Interestingly, the PCR products from pup C7.3 showed partial resistance to ApaLI and BsaJI digestion (Fig. 2C). In contrast, PCR products from Pup C7.4 showed partial resistance to ApaLI but no resistance to BsaJI digestion (Fig. 2C). The sequence analysis of PCR products from pup C7.3 revealed a recombined Rab38IDG-WT allele that includes the nucleotide replacement within codon 18 and the upstream ZFN binding site, but not the replacements in the downstream ZFN binding site and in codon 44 (Fig. 2D). The Southern blot analysis of SexAI-digested DNA from pup C7.3 using the Rab38 5′-probe showed the presence of an unmodified Rab38cht allele as indicated by a 2.1 kb band (Fig. 2E). The genotype of pup C7.3 was further analyzed by digestion with ApaLI and confirmed the presence of a Rab38IDG-WT allele by an indicative 10.5 kb band and of the Rab38cht allele by a 6.6 kb band (Fig. 2F). Therefore, pup C7.3 exhibits a Rab38IDG-WT/Rab38cht genotype, suggesting that ODNIDG-WT recombined with the maternal Rab38+ allele, whereas the paternal Rab38cht allele was unaffected. For the Rab38IDG-WT allele HR occurred in the sequence covering codon 18 to 33, but was terminated between the oligonucleotide‘s silent replacements in the ZFN binding sites (Fig. 2D). Upon mating of the female founder C7.3 to wild type C57Bl/6 males, we obtained 13 pups, 4 of which harbored a Rab38IDG-WT/Rab38+ genotype as determined by PCR and Southern blot analysis (Fig. S1 A and B). The sequence analysis of PCR products derived from the germ line transmitted Rab38IDG-WT alleles showed their identity to the maternal allele of the founder C7.3 (Fig. S1C).

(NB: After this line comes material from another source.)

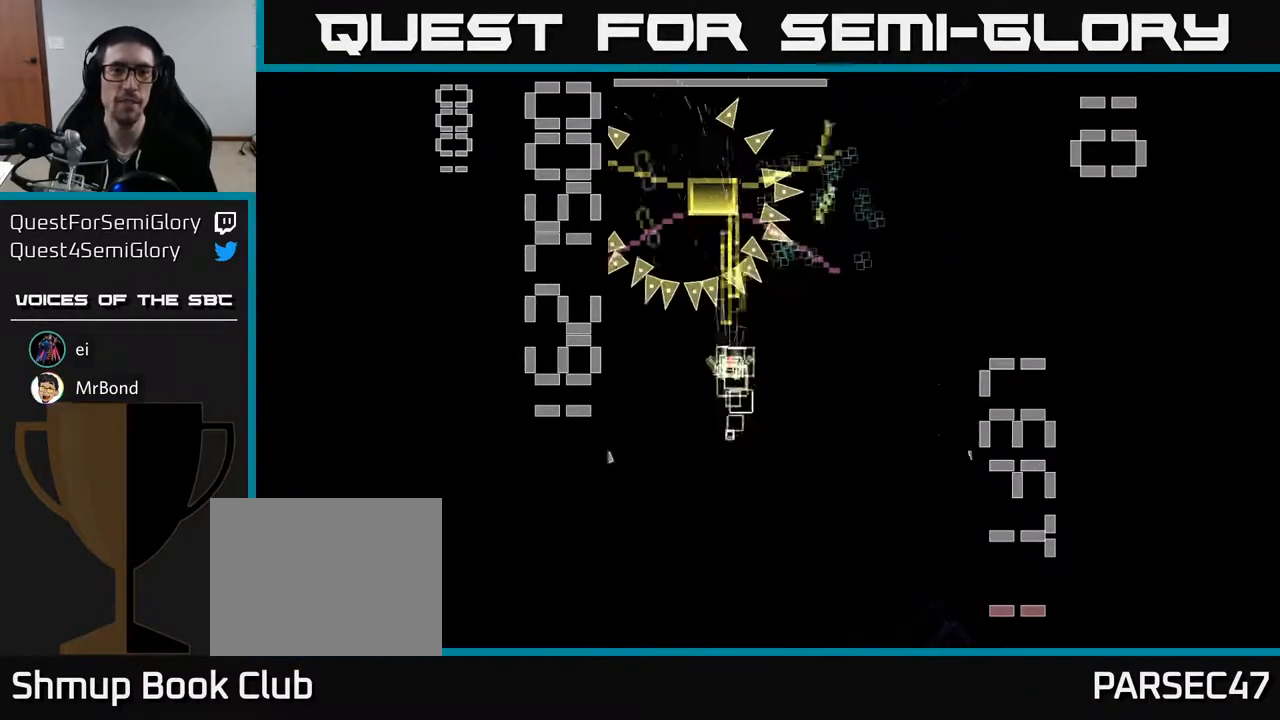
{"buttons": ["X", "R2", "DPAD_RIGHT"], "left_stick": "center", "events": [[67, "DPAD_UP", "up"], [100, "DPAD_DOWN", "down"], [133, "X", "up"], [217, "X", "down"], [367, "DPAD_RIGHT", "down"], [433, "DPAD_DOWN", "up"]]}
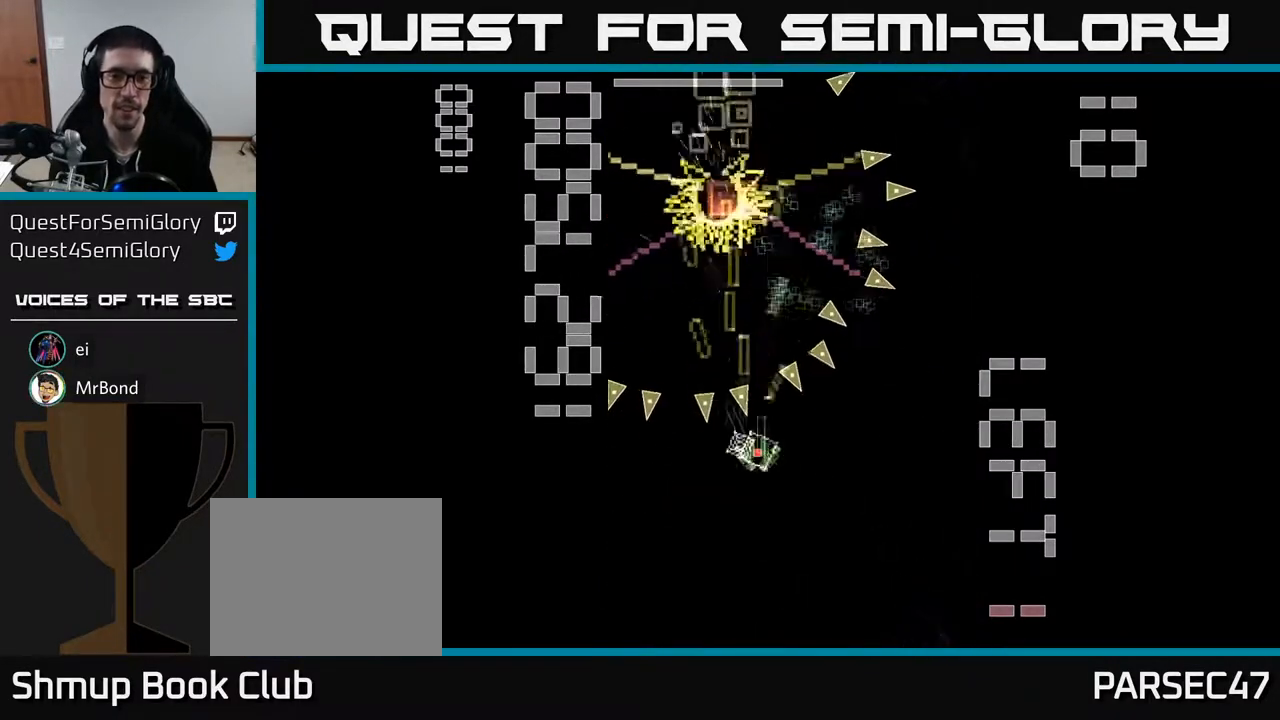
{"buttons": ["X", "R2", "DPAD_DOWN"], "left_stick": "center", "events": [[67, "DPAD_RIGHT", "up"], [67, "DPAD_UP", "down"], [150, "DPAD_LEFT", "down"], [200, "DPAD_LEFT", "up"], [367, "DPAD_UP", "up"], [400, "DPAD_DOWN", "down"]]}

In contrast, the sequence and Southern blot analysis of DNA from pup C7.4 revealed the absence of a BsaJI-resistant, Rab38cht allele and the loss of the ApaLI site through a 27 bp deletion (Δ) within the ZFNRab38 binding site (Fig. 2DF). This Rab38+/Rab38Δ genotype may arise by gene conversion from the maternal Rab38+ to the paternal Rab38cht allele, followed by a NHEJ repair-associated deletion that occurred in a second binding cycle of ZFNRab38 to the recombined allele.

Taken together, we obtained from 60 pups derived from microinjections one Rab38IDG-WT mutant (1.7%) that transmitted the modified allele to its offspring. This result provides proof-of-principle for the creation of single nucleotide replacements directly in one-cell embryos using ZFN technology and ODNs.

Discussion

ZFN-assisted gene editing in one-cell embryos provides a new, ES cell-independent paradigm to modify the genome of mammals and other vertebrates. The frequent loss of nucleotides associated with the NHEJ-mediated repair of induced DSBs provides an easy route for creating functional knockout alleles in the germline of mice, rats, rabbits, and zebrafish (29). The resulting loss-of-function mutants serve as valuable tools to decipher the essential role of targeted genes within the functional network that determines biological processes in vivo. Besides gene knockout, more specific questions on gene function require the creation of precisely targeted mutations, such as the replacement of codons for modeling disease alleles or the insertion of recombinase recognition sites to generate conditional alleles. This targeted mutagenesis approach requires the use of gene-targeting vectors which serve as template for the HR-mediated transfer of preplanned sequence modifications into the genome (1, 30). ZFN-assisted HR has been successfully used in mouse, rat, and rabbit models for the insertion of reporter genes (3, 5, 8), but the replacement of specific codons has yet not been reported.

By microinjection of ZFNRab38 and a gene-targeting vector into one-cell embryos, we were able to introduce a G19V chocolate mutation into the mouse Rab38 gene. Upon transfer of the injected embryos, we obtained three founder mice harboring the targeted mutation. Additional silent replacements, included into the ZFN-binding motifs of the targeting vector to prevent its nuclease processing, were cotransferred into the genome of two founders, but only partly transferred to the third founder. To avoid the cotransfer of such modifications in the future, we propose to include only one nucleotide replacement within the distant ZFN binding region. The three founders (two males, one female) transmitted the Rab38IDG-Cht allele to 32% of their offspring, indicating that ZFN manipulation does not interfere with fertility and that some of the founders were not fully heterozygous but mosaic for the targeted allele. As we noticed earlier, founders derived from one-cell embryo injections represent either fully heterozygous mutants that harbor the mutant allele in all body cells or mosaic mutants that bear the mutation in only part of the cells (8). Fully heterozygous founders are obtained if HR occurs in the pronucleus before genome replication, whereas later recombination at only one of the four parental chromatids results into mosaic heterozygotes. Further breeding of heterozygotes resulted in homozygous Rab38IDG-Cht mutants that recapitulated the coat color phenotype of the natural Rab38cht mutants.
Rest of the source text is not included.